Cystic Endometriosis in a Huge Degenerated Subserous Leiomyoma Mimicking Bilateral Multicystic Endometriomas in an Infertile Woman with Diminished Ovarian Reserve: A Rare Endometriotic Implantation

Case Rep Obstet Gynecol. 2016; 2016: 2713943; Published online 2016 Feb 29. doi: 10.1155/2016/2713943; PMCID: PMC4789423

Safak Hatirnaz, 1 , * Sabri Colak, 2 and Abdulkadir Reis 3

Introduction : Leiomyoma is the most common benign gynecological tumor seen in women Hyaline degeneration is the most common leiomyoma degeneration while cystic degeneration and calcific degeneration can be seen in leiomyomas Endometriosis is a common gynecologic disease affecting 10% to 15% of reproductive age women and is associated with various degrees of fertility problems .Endometriosis is defined as the presence of endometrial glands and stroma at extrauterine sites.It is a common, benign, chronic, estrogen-dependent disorder.
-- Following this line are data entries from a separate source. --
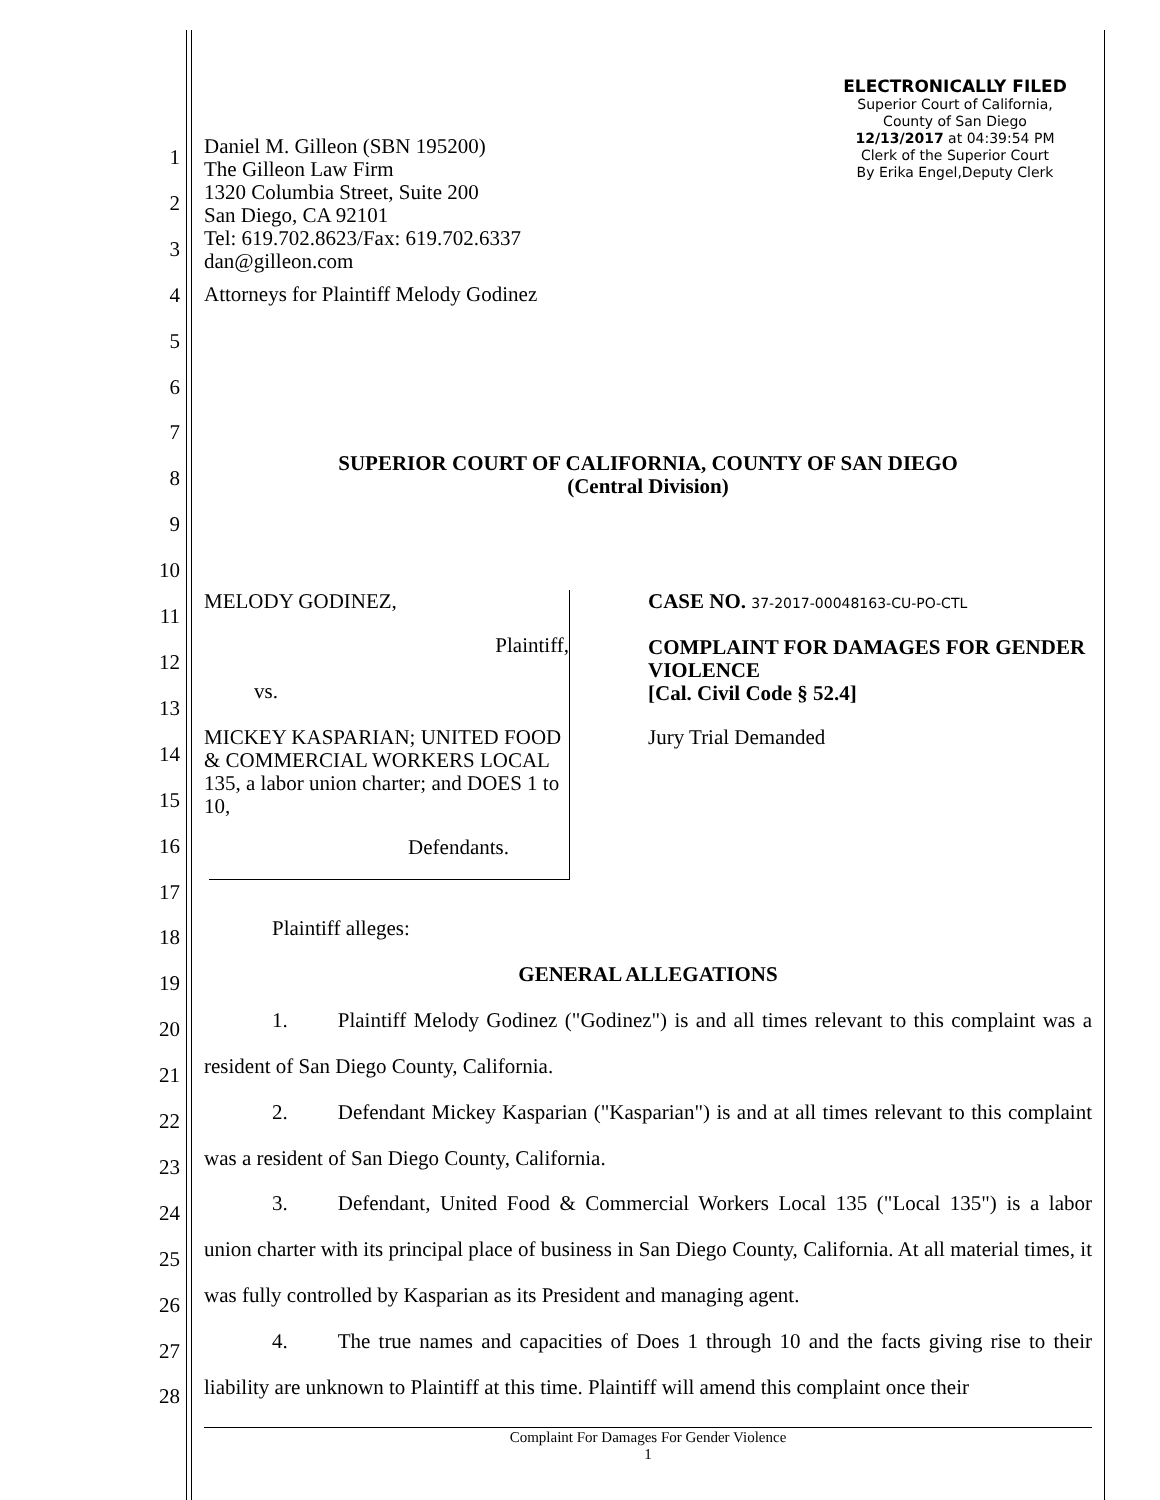ELECTRONICALLY FILED
Superior Court of California,
County of San Diego
12/13/2017 at 04:39:54 PM
Clerk of the Superior Court
By Erika Engel,Deputy Clerk
1
2
3
4
5
6
7
8
9
10
11
12
13
14
15
16
17
18
19
20
21
22
23
24
25
26
27
28
Daniel M. Gilleon (SBN 195200)
The Gilleon Law Firm
1320 Columbia Street, Suite 200
San Diego, CA 92101
Tel: 619.702.8623/Fax: 619.702.6337
dan@gilleon.com
Attorneys for Plaintiff Melody Godinez
SUPERIOR COURT OF CALIFORNIA, COUNTY OF SAN DIEGO
(Central Division)
MELODY GODINEZ,
Plaintiff,
vs.
MICKEY KASPARIAN; UNITED FOOD & COMMERCIAL WORKERS LOCAL 135, a labor union charter; and DOES 1 to 10,
Defendants.
CASE NO. 37-2017-00048163-CU-PO-CTL
COMPLAINT FOR DAMAGES FOR GENDER VIOLENCE
[Cal. Civil Code § 52.4]
Jury Trial Demanded
Plaintiff alleges:
GENERAL ALLEGATIONS
1. Plaintiff Melody Godinez ("Godinez") is and all times relevant to this complaint was a resident of San Diego County, California.
2. Defendant Mickey Kasparian ("Kasparian") is and at all times relevant to this complaint was a resident of San Diego County, California.
3. Defendant, United Food & Commercial Workers Local 135 ("Local 135") is a labor union charter with its principal place of business in San Diego County, California. At all material times, it was fully controlled by Kasparian as its President and managing agent.
4. The true names and capacities of Does 1 through 10 and the facts giving rise to their liability are unknown to Plaintiff at this time. Plaintiff will amend this complaint once their
Complaint For Damages For Gender Violence
1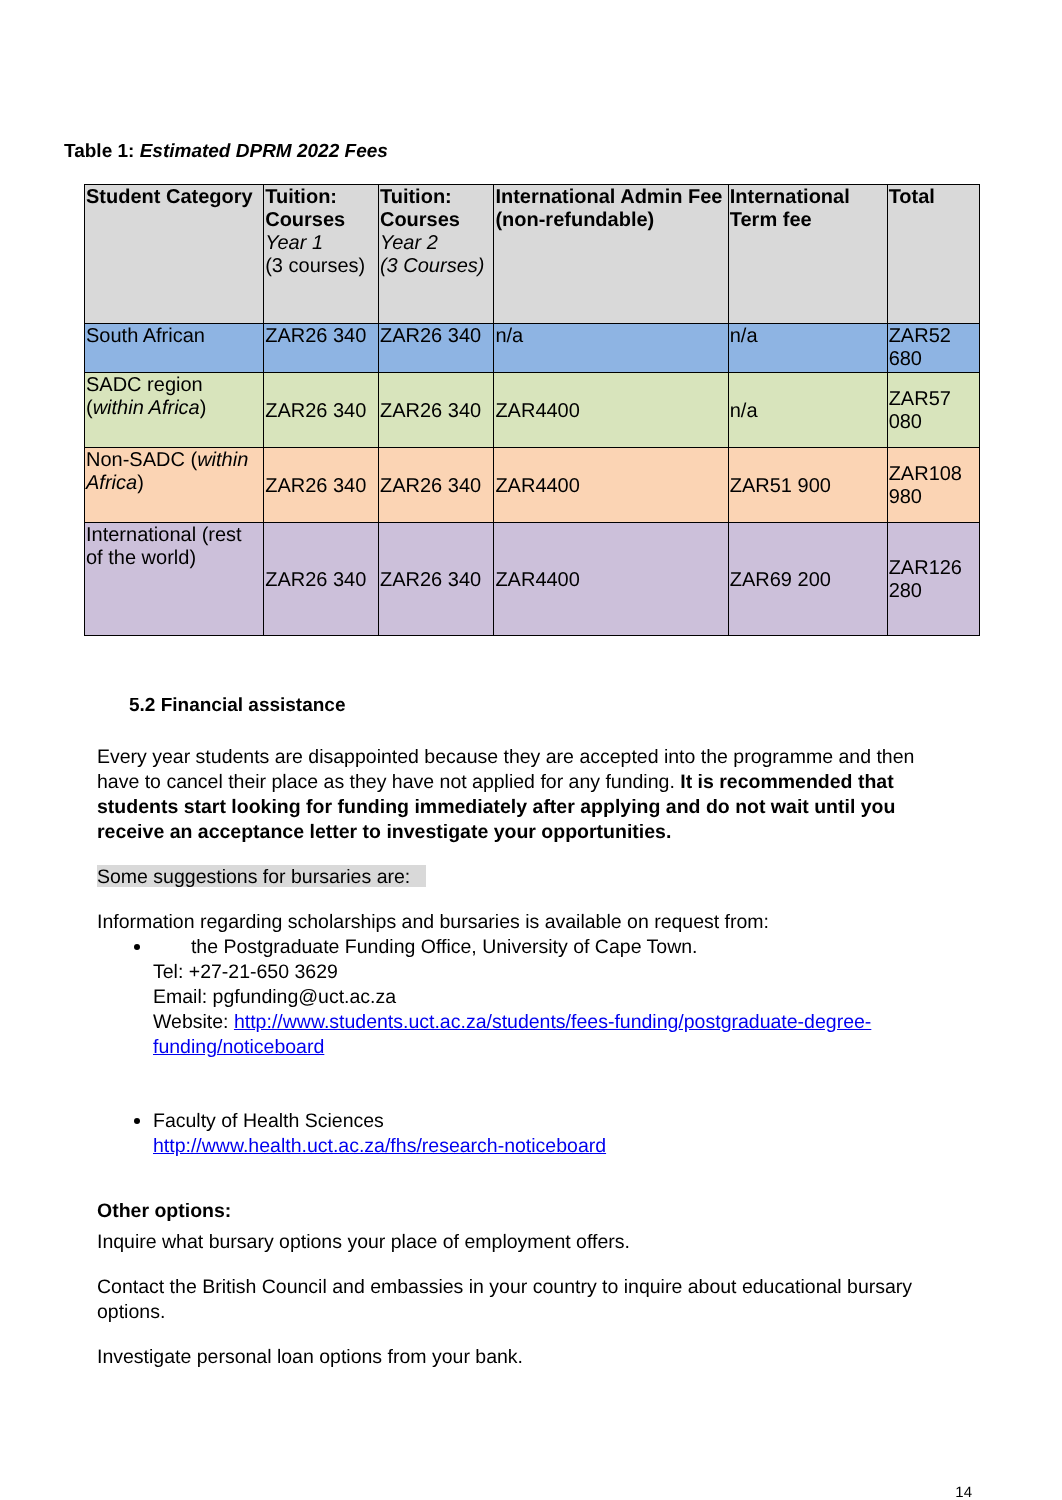Table 1: Estimated DPRM 2022 Fees
| Student Category | Tuition: Courses Year 1 (3 courses) | Tuition: Courses Year 2 (3 Courses) | International Admin Fee (non-refundable) | International Term fee | Total |
| --- | --- | --- | --- | --- | --- |
| South African | ZAR26 340 | ZAR26 340 | n/a | n/a | ZAR52 680 |
| SADC region ( within Africa ) | ZAR26 340 | ZAR26 340 | ZAR4400 | n/a | ZAR57 080 |
| Non-SADC ( within Africa ) | ZAR26 340 | ZAR26 340 | ZAR4400 | ZAR51 900 | ZAR108 980 |
| International (rest of the world) | ZAR26 340 | ZAR26 340 | ZAR4400 | ZAR69 200 | ZAR126 280 |
5.2 Financial assistance
Every year students are disappointed because they are accepted into the programme and then have to cancel their place as they have not applied for any funding. It is recommended that students start looking for funding immediately after applying and do not wait until you receive an acceptance letter to investigate your opportunities.
Some suggestions for bursaries are:
Information regarding scholarships and bursaries is available on request from:
the Postgraduate Funding Office, University of Cape Town.
Tel: +27-21-650 3629
Email: pgfunding@uct.ac.za
Website: http://www.students.uct.ac.za/students/fees-funding/postgraduate-degree-funding/noticeboard
Faculty of Health Sciences
http://www.health.uct.ac.za/fhs/research-noticeboard
Other options:
Inquire what bursary options your place of employment offers.
Contact the British Council and embassies in your country to inquire about educational bursary options.
Investigate personal loan options from your bank.
14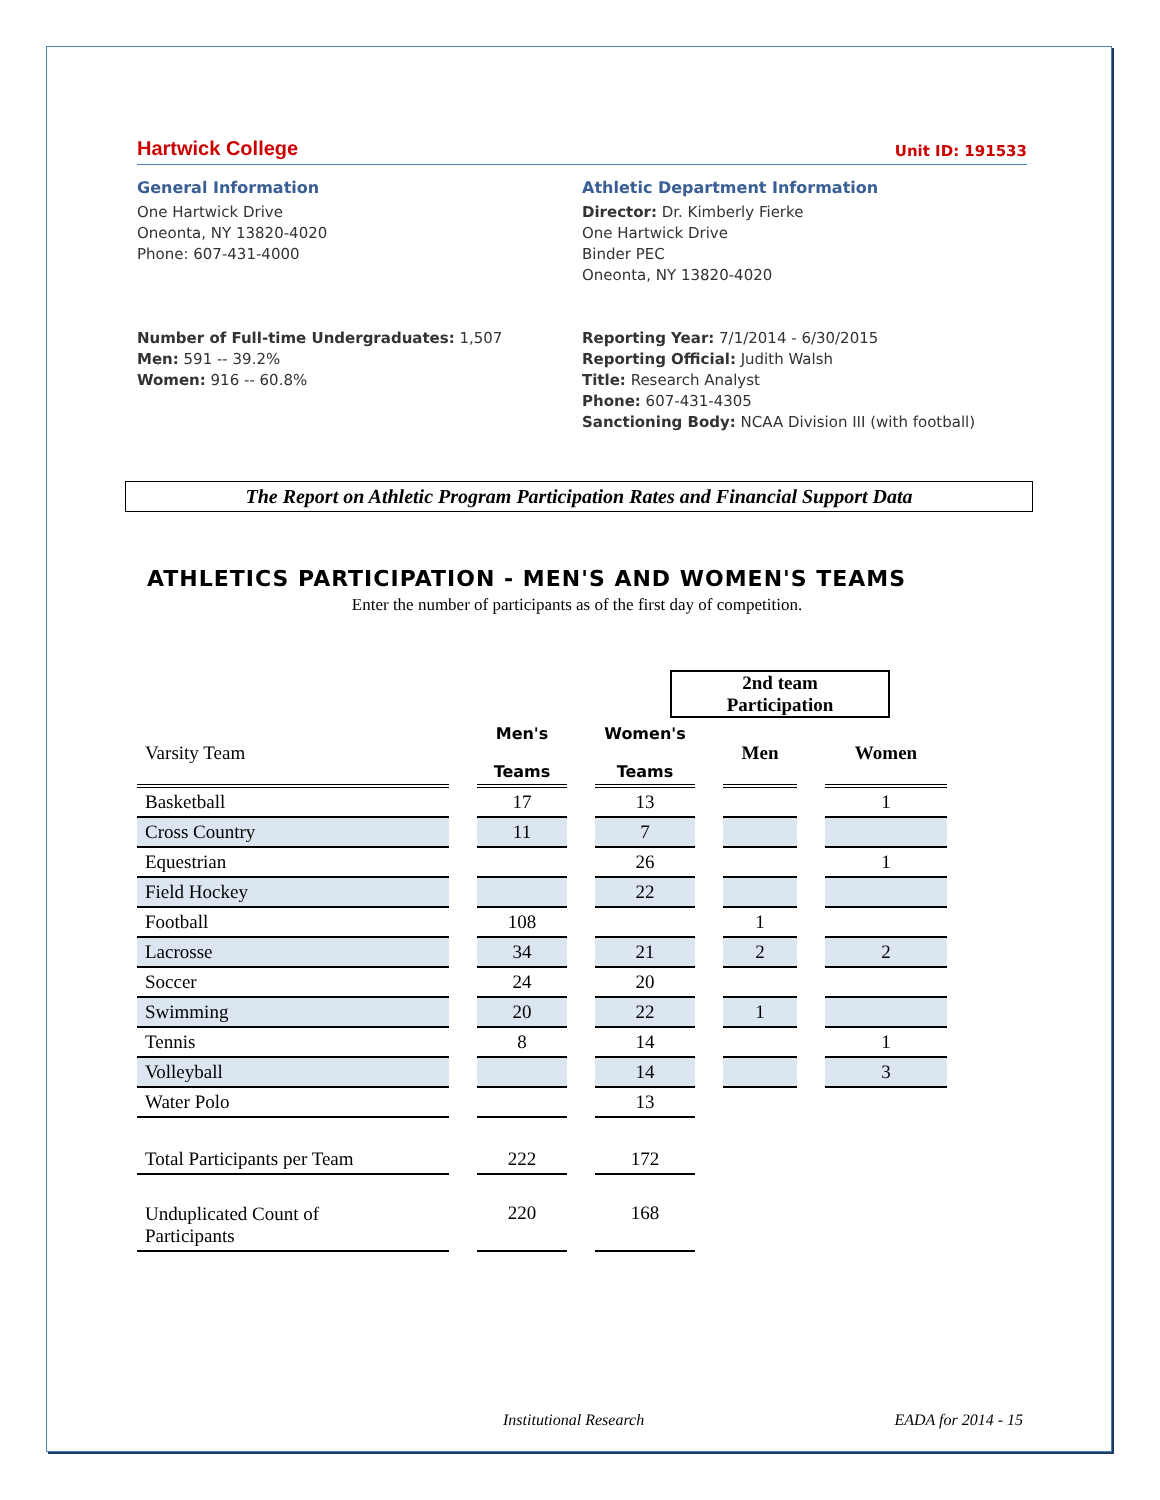Hartwick College Unit ID: 191533
General Information
One Hartwick Drive
Oneonta, NY 13820-4020
Phone: 607-431-4000
Number of Full-time Undergraduates: 1,507
Men: 591 -- 39.2%
Women: 916 -- 60.8%
Athletic Department Information
Director: Dr. Kimberly Fierke
One Hartwick Drive
Binder PEC
Oneonta, NY 13820-4020
Reporting Year: 7/1/2014 - 6/30/2015
Reporting Official: Judith Walsh
Title: Research Analyst
Phone: 607-431-4305
Sanctioning Body: NCAA Division III (with football)
The Report on Athletic Program Participation Rates and Financial Support Data
ATHLETICS PARTICIPATION - MEN'S AND WOMEN'S TEAMS
Enter the number of participants as of the first day of competition.
| | | | 2nd team Participation | |
| Varsity Team | Men's Teams | Women's Teams | Men | Women |
| Basketball | 17 | 13 | | 1 |
| Cross Country | 11 | 7 | | |
| Equestrian | | 26 | | 1 |
| Field Hockey | | 22 | | |
| Football | 108 | | 1 | |
| Lacrosse | 34 | 21 | 2 | 2 |
| Soccer | 24 | 20 | | |
| Swimming | 20 | 22 | 1 | |
| Tennis | 8 | 14 | | 1 |
| Volleyball | | 14 | | 3 |
| Water Polo | | 13 | | |
| Total Participants per Team | 222 | 172 | | |
| Unduplicated Count of Participants | 220 | 168 | | |
Institutional Research EADA for 2014 - 15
Case : 46-year-old woman with 8 years of primary infertility was admitted for bilateral multicystic complex adnexal masses diagnosed 4 years ago as bilateral endometriomas. She had 7 IVF attempts and only in 3 cycles; embryo could be transferred with no clinical outcomes. She had a history of laparoscopic endometrioma surgery 8 years ago and endometriomas on both ovaries were aspirated and their capsules were excised together with the laparoscopic excision of a subserous myoma. Ca 12-5 and Ca 19-9 values had been high before the laparoscopic surgery. She had no other medical or surgical history and all biochemical serological and hormonal parameters were normal other than high Ca 12-5 and Ca 19-9 which supported the diagnosis of endometrioma.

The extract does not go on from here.